Un vrai jardin de quartier place Sainte-Madeleine
Place Sainte-Madeleine, l’Ahbak (Association des habitants Bourse-Austerliz-Kruteneau) gère le jardin partagé . Une petite parcelle collective de 285m², à côté du square public, tenue par un noyau dur de 5 à 6 personnes. Un vrai jardin de quartier, estime Christiane Joetz, présidente de l’association :
« Le jardin permet d’engager des activités avec les enfants de l’école qui se trouve à proximité, en leur proposant de construire un hôtel à insectes par exemple, ou avec le centre socio-culturel dans le cadre d’ateliers biodiversité. Beaucoup de gens du quartier sont aussi présents pour déposer le compost, le samedi. »

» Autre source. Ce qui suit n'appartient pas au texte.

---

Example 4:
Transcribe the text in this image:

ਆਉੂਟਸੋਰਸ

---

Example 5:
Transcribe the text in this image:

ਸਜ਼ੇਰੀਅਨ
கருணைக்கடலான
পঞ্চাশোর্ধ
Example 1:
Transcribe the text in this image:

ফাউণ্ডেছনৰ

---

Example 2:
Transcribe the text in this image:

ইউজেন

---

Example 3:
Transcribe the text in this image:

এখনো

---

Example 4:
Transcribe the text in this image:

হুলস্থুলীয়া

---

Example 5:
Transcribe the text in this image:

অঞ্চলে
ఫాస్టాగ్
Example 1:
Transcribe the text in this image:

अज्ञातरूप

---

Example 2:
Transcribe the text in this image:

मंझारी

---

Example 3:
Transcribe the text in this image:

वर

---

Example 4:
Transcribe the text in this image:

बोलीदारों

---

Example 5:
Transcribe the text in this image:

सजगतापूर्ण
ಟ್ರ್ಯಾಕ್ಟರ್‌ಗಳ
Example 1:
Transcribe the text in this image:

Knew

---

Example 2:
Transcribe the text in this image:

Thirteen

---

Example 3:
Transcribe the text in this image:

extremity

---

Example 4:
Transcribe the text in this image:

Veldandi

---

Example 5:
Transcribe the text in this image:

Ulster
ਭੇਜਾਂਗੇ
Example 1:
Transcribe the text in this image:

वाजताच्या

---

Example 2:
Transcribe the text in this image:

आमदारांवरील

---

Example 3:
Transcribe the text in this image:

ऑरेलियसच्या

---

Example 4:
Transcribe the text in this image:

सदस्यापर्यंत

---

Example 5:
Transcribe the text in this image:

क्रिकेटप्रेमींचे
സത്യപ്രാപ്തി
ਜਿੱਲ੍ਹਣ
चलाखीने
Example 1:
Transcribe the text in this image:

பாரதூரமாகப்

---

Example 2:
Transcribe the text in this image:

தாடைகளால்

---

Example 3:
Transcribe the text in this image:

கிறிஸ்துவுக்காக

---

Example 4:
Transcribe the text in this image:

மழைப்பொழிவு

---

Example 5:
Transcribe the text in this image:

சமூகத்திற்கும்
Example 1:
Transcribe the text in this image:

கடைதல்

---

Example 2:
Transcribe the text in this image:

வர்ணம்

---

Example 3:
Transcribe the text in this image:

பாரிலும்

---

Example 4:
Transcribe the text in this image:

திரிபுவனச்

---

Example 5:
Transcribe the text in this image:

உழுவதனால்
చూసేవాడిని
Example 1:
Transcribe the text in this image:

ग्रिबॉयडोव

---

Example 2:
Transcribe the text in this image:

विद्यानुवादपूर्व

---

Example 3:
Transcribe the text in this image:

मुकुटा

Les heures de permanence permettent aux habitants d’échanger entre eux. Grégoire Klotz, militant écologiste, vient uniquement pour “la dimension conviviale”. Il jardine assez peu, mais vient aider pour les travaux de compostage. Un apéro est également organisé une fois par mois, pour faire découvrir les légumes du jardin. Christiane Joetz regrette un peu qu’il n’y ait pas plus de jeunes, car l’emploi du temps ne le permet pas toujours.

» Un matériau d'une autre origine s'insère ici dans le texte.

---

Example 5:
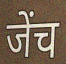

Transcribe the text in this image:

जेंच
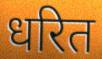
धरित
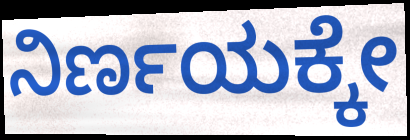
ನಿರ್ಣಯಕ್ಕೇ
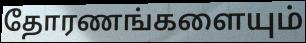
தோரணங்களையும்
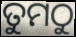
ତୁମଠୁ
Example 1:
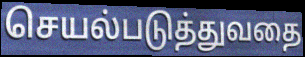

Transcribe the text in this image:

செயல்படுத்துவதை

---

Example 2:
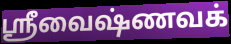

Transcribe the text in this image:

ஸ்ரீவைஷ்ணவக்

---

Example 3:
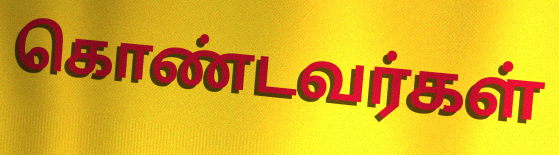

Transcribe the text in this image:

கொண்டவர்கள்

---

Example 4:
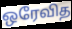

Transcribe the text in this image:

ஒரேவித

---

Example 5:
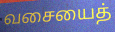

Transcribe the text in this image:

வசையைத்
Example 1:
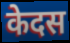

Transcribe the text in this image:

केदस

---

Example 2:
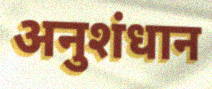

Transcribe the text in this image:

अनुशंधान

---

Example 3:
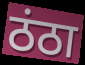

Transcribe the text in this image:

ठंठा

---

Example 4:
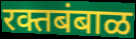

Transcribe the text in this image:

रक्तबंबाळ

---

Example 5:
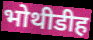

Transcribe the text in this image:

भोथीडीह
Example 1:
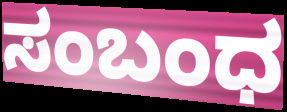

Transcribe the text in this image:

ಸಂಬಂಧ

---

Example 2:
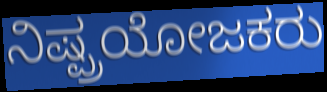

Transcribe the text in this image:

ನಿಷ್ಪ್ರಯೋಜಕರು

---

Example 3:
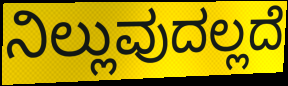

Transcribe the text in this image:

ನಿಲ್ಲುವುದಲ್ಲದೆ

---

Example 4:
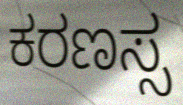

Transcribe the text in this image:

ಕರಣಸ್ಸ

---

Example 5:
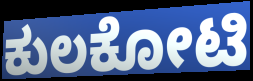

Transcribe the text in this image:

ಕುಲಕೋಟಿ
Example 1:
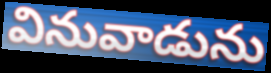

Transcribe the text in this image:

వినువాడును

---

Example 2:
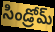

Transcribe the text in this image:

సిండ్రోమ్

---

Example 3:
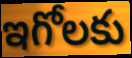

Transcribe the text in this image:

ఇగోలకు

Dans la charte des jardins partagés, l’un des objectifs est de favoriser la mixité sociale mais dans les faits ce n’est pas aussi simple, explique Serge Hygen d’ECO-Conseil :
« Les jardins partagés sont le reflet des quartiers dans lesquels ils s’inscrivent. En terme de classes sociales et d’âge, les quartiers ne sont pas mixtes, il est donc difficile d’obtenir une vraie mixité dans les jardins. »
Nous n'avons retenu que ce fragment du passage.